NO WRITER ATTRIBUTED

That volcano of unrest in European politics, the Mediterranean district, has recently displayed unmistakable signs of increasing activity. To the three great Western countries, England, France, and Italy, who hold large stakes in the lands surrounding this inland sea, have been added the two Balkan states, Roumania and Jugo Slavia, who emerged into the Class B Power class after the World War and to a certain extent replaced in the politics of the Near East dismembered Austria and red Russia.

England and France, given former Turk lands in Mesopotamia, Palestine, and Syria, have pushed the frontiers of empires further around the Southeastern shores of the Mediterranean. Italy, intent on the Trentino and Trieste in 1919, received little in addition to disappointing Tripoli except the control of Fuime on the Adriatic. Furthermore the appearance of Roumania and Jugo-Slavia as something more than the petty Balkan princedoms of Moldavia--Wallachia and Serbia gave her rivals more serious in many ways than Austria-Hungary had been.
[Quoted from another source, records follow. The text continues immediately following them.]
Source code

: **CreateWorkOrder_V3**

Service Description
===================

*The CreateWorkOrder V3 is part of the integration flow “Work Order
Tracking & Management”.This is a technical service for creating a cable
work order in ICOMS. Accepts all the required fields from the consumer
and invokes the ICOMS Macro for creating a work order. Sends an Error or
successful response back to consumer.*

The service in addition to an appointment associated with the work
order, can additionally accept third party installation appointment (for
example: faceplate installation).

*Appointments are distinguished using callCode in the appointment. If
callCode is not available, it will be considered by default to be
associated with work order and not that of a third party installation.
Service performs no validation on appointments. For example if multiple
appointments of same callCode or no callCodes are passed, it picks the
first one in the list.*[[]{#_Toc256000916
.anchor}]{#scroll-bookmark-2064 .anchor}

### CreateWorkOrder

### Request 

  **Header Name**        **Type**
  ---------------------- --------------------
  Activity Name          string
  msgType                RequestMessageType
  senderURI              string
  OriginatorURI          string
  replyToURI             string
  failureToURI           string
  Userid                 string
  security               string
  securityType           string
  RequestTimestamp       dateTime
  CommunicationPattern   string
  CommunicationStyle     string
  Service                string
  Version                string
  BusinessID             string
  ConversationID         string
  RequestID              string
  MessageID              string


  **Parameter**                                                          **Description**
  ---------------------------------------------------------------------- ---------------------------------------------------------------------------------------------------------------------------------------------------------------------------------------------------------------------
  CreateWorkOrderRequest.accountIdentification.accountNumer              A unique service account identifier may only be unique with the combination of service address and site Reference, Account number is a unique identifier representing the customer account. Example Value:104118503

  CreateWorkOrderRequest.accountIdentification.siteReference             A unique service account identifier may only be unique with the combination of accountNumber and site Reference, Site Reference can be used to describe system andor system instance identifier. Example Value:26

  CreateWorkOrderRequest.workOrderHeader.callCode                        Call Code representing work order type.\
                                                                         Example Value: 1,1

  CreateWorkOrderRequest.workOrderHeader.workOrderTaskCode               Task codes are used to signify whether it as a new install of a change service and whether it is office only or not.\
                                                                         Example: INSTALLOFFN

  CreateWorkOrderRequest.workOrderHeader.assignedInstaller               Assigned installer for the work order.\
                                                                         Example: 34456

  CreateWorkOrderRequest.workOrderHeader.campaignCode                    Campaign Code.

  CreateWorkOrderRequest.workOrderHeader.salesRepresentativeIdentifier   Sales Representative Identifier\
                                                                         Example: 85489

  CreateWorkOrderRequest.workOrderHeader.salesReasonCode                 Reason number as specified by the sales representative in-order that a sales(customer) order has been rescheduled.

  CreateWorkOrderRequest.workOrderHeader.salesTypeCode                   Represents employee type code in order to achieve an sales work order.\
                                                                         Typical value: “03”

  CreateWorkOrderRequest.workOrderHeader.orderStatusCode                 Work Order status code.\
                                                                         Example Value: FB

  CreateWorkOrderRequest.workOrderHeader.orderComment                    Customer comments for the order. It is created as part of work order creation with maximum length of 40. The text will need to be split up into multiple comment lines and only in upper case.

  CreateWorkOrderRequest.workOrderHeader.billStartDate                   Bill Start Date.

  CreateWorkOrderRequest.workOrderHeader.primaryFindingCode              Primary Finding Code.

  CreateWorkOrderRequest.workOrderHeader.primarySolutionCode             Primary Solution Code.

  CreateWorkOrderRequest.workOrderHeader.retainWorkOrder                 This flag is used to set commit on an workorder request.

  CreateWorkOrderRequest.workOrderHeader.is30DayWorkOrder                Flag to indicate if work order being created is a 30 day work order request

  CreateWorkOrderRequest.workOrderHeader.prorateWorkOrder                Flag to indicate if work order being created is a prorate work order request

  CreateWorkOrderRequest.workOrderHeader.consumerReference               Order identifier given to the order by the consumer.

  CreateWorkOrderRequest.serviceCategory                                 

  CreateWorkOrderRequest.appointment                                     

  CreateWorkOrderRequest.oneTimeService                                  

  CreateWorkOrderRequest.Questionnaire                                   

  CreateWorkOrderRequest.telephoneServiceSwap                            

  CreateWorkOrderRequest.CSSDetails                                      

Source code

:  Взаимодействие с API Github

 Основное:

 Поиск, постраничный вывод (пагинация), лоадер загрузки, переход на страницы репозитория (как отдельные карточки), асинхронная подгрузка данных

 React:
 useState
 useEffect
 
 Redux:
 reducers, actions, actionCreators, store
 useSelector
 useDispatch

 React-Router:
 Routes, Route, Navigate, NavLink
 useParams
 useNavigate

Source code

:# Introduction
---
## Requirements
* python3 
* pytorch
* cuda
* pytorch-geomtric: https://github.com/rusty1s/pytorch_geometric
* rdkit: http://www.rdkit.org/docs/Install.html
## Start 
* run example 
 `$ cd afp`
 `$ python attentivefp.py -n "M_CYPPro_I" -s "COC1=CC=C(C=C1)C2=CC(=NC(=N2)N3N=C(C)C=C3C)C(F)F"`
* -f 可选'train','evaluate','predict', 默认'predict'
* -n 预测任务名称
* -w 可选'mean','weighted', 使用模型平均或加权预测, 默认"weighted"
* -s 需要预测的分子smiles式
So the Peace of Versailles brought no peace to the Near East. Italy's interests traditionally demand her further expansion in the Adriatic and the Mediterranean; England and France with new interests and possessions, are naturally less ready than ever to permit the growth of a common rival, or to allow their own possessions to slip from their grasp in the name of any such principle as "self-determination," a principle to which lip service is considered sufficient.

News dispatches yesterday from Cairo, Bucharest, and Belgrade contain enlightening sidelights upon this undiminished war of empires. England, rather free with promises, about Egyptian independence during the war, is once more closing fast her grip on the country of the Nile. She claims special interest, and intends to enforce it, in the Egyptian army and frontiers. Egypt's hesitation about acceding to this demand will avail her nothing. More logically than ever Egypt is an essential link in Britain's Empire. Not only the Suez and the sea passage to India, but the protectorates in Traz and Palestine, the virtual protectorate in Persia, all these make control over Egypt doubly important to Great Britain.

But there is still another reason, and one more cogent still. Mussolini holds sway in Rome, and Mussolini is an expansionist. He has already made Albania an Italian province in all but name, and he has cast longing eyes southward. Should England step out in the interests of the rights of nationality, Mussolini could best ride the Mediterranean as easily as he has the Adriatic and plant the Italian colors over the forts of Alexandria and perhaps worse yet over the Red Sea towns beside the Suez. The mere conception of such a possibility would be enough to send Winston Churchill stark mad. So England is taking every step toward making Egypt a safe and strong imperial second line of defense.

Once the policy of imperialism is admitted right, the wisdom of England's latest move is thrown into sharp relief by the new obstacles strewn in Mussolini's path in the Aegean and Adriatic by Roumania and Jugo-Slavia, obstacles well calculated to turn the attention of the Quirinal toward Egypt. The hand of France opposes Italy here no less infallibly than England elsewhere for its being hidden behind the foreign offices of Bucharest and Belgrade. Co-incident yesterday with the return to power of the Bratiano, French controlled, anti-Italian government, after a month's exile, comes news of a break in relations between Albania and Jugo-Slavia forced on by the latter because of the arrest of a Serb interpreter. The flimsy pretext discloses the immovability of Jugo-Slav opposition to Italy in Albania or anywhere else in the Balkan peninsula. There will be no war this time certainly, but unless imperialistic policy changes its color in the near future there will come sooner or later an explosion. Near Eastern rivalries no more intense set the world aflame on the murder of an Archduke. Interpreters are only a little less serviceable.